Papaya production fell in 2000 to 3.9 million tons from 4.7 million tons in 1999. This drop off is attributed to the failure of two papaya farms in Koloa on recently converted sugar land and the financial troubles of the island’s only papaya packing facility.
But Spitz believes that the industry will be able to recover from its troubles. “The importance of papaya is that it is a product that we can export out of the Hawaiian market,” Spitz says. “We don’t have a lot of crops that we can do that.”
Meanwhile, sugar production dropped from 917,000 tons in 1999 to 751,000 tons in 2000.
One product that Spitz has very high hopes for is range-fed beef. His office, with the help of the University of Hawaii, is investigating the feasibility of bringing beef to Kauai, which has the most fertile grasslands in the state. According to Spitz, cattle ranching is a fast near-term use for Amfac’s sugar lands in Hanamalu and Wailua, which will soon go fallow.
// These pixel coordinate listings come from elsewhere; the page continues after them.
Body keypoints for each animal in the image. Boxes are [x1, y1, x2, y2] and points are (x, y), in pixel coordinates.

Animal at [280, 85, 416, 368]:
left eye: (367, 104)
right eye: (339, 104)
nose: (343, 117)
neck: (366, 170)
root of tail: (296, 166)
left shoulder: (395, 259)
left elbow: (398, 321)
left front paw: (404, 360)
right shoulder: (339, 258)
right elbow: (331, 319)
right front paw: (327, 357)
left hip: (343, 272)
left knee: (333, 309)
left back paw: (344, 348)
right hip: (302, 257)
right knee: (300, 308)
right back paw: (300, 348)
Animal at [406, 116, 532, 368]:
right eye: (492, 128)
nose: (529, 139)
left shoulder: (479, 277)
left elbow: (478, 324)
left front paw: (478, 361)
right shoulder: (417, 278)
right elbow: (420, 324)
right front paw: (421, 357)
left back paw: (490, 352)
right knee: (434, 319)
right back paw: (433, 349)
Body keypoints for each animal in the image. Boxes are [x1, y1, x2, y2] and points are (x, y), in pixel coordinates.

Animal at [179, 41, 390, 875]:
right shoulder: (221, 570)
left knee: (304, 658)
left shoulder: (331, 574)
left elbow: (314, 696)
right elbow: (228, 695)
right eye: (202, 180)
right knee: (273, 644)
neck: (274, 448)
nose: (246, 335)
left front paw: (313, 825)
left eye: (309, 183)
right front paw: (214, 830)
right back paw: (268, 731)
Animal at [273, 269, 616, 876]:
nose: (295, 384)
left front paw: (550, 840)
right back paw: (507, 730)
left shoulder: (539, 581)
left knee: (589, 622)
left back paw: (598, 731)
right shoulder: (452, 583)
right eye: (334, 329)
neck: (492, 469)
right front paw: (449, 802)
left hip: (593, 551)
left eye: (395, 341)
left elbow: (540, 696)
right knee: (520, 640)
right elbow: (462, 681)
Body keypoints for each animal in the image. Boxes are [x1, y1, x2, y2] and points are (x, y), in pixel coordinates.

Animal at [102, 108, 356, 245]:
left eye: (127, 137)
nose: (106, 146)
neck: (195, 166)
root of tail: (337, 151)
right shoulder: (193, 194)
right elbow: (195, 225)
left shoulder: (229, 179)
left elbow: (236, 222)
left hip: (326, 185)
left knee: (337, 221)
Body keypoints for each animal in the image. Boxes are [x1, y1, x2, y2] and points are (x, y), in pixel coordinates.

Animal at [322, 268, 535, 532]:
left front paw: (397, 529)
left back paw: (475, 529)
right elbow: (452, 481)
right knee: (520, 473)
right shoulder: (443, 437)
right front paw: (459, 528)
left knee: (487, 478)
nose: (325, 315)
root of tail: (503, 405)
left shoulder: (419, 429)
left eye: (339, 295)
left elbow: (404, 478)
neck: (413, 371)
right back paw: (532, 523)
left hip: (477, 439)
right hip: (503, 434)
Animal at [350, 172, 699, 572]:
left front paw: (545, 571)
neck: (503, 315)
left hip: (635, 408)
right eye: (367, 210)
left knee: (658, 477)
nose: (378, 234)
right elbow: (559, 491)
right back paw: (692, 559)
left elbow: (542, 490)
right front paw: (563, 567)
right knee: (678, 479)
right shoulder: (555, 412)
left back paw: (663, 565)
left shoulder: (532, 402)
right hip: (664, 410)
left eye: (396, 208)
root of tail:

In addition, range-fed beef is a marketable product, lower in fat and with less use of antibiotics than grain-fed cattle. If done well and with the Kauai brand on it, Spitz believes that it would do well on the mainland.
“Agriculture will be about the smaller guys who will find the niches. These will be family operations, and they will make a good living,” says Spitz. “I think we will take two steps forward and one step backward for a while. But people tend to forget that the plantations started as a whole bunch of small growers. You never know what can happen.”